BEGIN TEXT

1.  [Introduction](#org8732973)

    1.  [Project Status](#orge7a5a11)

    2.  [Currently supported output languages](#org089cdd8)

        1.  [Notes](#orgefa277d)

    3.  [Basic Usage](#org70d99bb)

2.  [Input Language](#org91326ec)

    1.  [Productions and Expressions](#org0f6995b)

    2.  [Terminals](#org8644a5d)

    3.  [Non-Terminals](#org93b29d7)

    4.  [Expression Composition](#org4574f72)

        1.  [Ordered Choice](#org77a3e72)

        2.  [Syntactic Predicates](#orgeb93c03)

        3.  [Repetitions](#org0849921)

        4.  [Lexification](#orga52c89c)

        5.  [Error reporting with Labels](#org55404e7)

        6.  [Import system](#org1ef85e7)

3.  [Generator Options](#org201e3a6)

    1.  [Go](#org894b7c3)

4.  [Roadmap](#orgebfe363)






# Introduction



Bring your own grammar and get a feature rich parser generated for

different languages.  The are reasons why you might want to use this:



-   Concise input grammar format and intuitive algorithm: generates

    recursive top-down parsers based on Parsing Expression Grammars

-   Automatic handling of whitespaces, making grammars less cluttered

-   Error reporting with custom messages via failure `labels`

-   Partial support for declaring error recovery rules, which allow

    incremental parsing that returns an output tree even upon multiple

    parsing errors.






## Project Status



-   We're not 1.0 yet, so the API is not stable, which means that data

    structure shapes might change, and/or behavihor might change,

    drastically, and without much notice.

-   Don't submit pull requests without opening an issue and discussing

    your idea.  We will take the slow approach aiming at great design

    first, then being stable, then being featureful.






## Currently supported output languages



-   [X] Rust¹

-   [X] Go Lang²

-   [ ] Python

-   [ ] Java Script

-   [ ] Write your own code generator






### Notes



1.  Rust support is based on a virtual machine as its runtime, and not

    on a generated parser.  That is unlikely to change because our

    tooling will be built in Rust, so we need more flexibility on the

    "host implementation".  We may give an option to also generate a

    parser in Rust code that doesn't depend on any libraries, if it

    provides any value.  But such work isn't planned as of right now.



2.  We're in the middle of dropping the Go implementation in favor of

    a generating a Go parser from the code written in Rust.

    Prototyping a few features, like the import system and automatic

    space handling, was very useful, but once the refactoring of the

    Rust implementation is in a good place, the Rust version will be

    better as it will make it easier to generate parsers for other

    languages than Rust and Go.






## Basic Usage



If you just want to test the waters, point the command line utility at

a grammar and pick a starting rule:



    cargo run --bin langlang run --grammar-file grammars/json.peg --start-rule JSON



That will drop you into an initeractive shell that allows you to try

out different input expressions.

END TEXT

*COMPLETE THE FOLLOWING*:
(1) Translate this sentence from the text into Spanish: "But such work isn't planned as of right now."
(2) Please lay out every line of the records below as a numbered list, leaving out any blank lines.
The records have no connection to the text.

BEGIN AVAILABLE DATA

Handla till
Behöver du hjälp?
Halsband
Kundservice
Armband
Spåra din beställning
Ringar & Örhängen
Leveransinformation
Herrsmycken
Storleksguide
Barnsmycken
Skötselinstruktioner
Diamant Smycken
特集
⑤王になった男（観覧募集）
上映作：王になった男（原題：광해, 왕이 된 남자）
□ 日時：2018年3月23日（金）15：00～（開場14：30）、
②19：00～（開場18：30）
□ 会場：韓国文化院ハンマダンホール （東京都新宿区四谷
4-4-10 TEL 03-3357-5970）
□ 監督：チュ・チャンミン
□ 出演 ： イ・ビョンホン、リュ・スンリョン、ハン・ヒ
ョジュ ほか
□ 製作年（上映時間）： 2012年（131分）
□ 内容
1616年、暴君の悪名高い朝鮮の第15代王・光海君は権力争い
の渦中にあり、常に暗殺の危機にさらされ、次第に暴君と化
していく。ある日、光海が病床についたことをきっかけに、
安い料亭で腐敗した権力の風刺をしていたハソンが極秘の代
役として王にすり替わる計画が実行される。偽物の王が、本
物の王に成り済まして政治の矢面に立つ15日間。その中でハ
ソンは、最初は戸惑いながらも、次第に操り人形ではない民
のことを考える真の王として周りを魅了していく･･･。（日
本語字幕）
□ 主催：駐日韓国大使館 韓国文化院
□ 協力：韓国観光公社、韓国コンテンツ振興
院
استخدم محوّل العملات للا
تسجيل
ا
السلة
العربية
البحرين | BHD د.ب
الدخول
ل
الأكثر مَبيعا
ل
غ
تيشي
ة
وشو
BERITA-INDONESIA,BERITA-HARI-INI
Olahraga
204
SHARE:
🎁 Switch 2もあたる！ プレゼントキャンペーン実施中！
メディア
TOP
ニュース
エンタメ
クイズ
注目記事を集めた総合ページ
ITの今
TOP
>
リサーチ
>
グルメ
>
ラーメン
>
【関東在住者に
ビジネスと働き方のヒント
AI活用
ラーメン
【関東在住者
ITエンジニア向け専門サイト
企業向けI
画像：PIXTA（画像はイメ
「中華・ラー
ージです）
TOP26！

END AVAILABLE DATA

*TASK-BY-TASK SOLUTIONS*:
(1) Pero ese trabajo no está planeado por ahora.

(2)
1. Handla till
2. Behöver du hjälp?
3. Halsband
4. Kundservice
5. Armband
6. Spåra din beställning
7. Ringar & Örhängen
8. Leveransinformation
9. Herrsmycken
10. Storleksguide
11. Barnsmycken
12. Skötselinstruktioner
13. Diamant Smycken
14. 特集
15. ⑤王になった男（観覧募集）
16. 上映作：王になった男（原題：광해, 왕이 된 남자）
17. □ 日時：2018年3月23日（金）15：00～（開場14：30）、
18. ②19：00～（開場18：30）
19. □ 会場：韓国文化院ハンマダンホール （東京都新宿区四谷
20. 4-4-10 TEL 03-3357-5970）
21. □ 監督：チュ・チャンミン
22. □ 出演 ： イ・ビョンホン、リュ・スンリョン、ハン・ヒ
23. ョジュ ほか
24. □ 製作年（上映時間）： 2012年（131分）
25. □ 内容
26. 1616年、暴君の悪名高い朝鮮の第15代王・光海君は権力争い
27. の渦中にあり、常に暗殺の危機にさらされ、次第に暴君と化
28. していく。ある日、光海が病床についたことをきっかけに、
29. 安い料亭で腐敗した権力の風刺をしていたハソンが極秘の代
30. 役として王にすり替わる計画が実行される。偽物の王が、本
31. 物の王に成り済まして政治の矢面に立つ15日間。その中でハ
32. ソンは、最初は戸惑いながらも、次第に操り人形ではない民
33. のことを考える真の王として周りを魅了していく･･･。（日
34. 本語字幕）
35. □ 主催：駐日韓国大使館 韓国文化院
36. □ 協力：韓国観光公社、韓国コンテンツ振興
37. 院
38. استخدم محوّل العملات للا
39. تسجيل
40. ا
41. السلة
42. العربية
43. البحرين | BHD د.ب
44. الدخول
45. ل
46. الأكثر مَبيعا
47. ل
48. غ
49. تيشي
50. ة
51. وشو
52. BERITA-INDONESIA,BERITA-HARI-INI
53. Olahraga
54. 204
55. SHARE:
56. 🎁 Switch 2もあたる！ プレゼントキャンペーン実施中！
57. メディア
58. TOP
59. ニュース
60. エンタメ
61. クイズ
62. 注目記事を集めた総合ページ
63. ITの今
64. TOP
65. >
66. リサーチ
67. >
68. グルメ
69. >
70. ラーメン
71. >
72. 【関東在住者に
73. ビジネスと働き方のヒント
74. AI活用
75. ラーメン
76. 【関東在住者
77. ITエンジニア向け専門サイト
78. 企業向けI
79. 画像：PIXTA（画像はイメ
80. 「中華・ラー
81. ージです）
82. TOP26！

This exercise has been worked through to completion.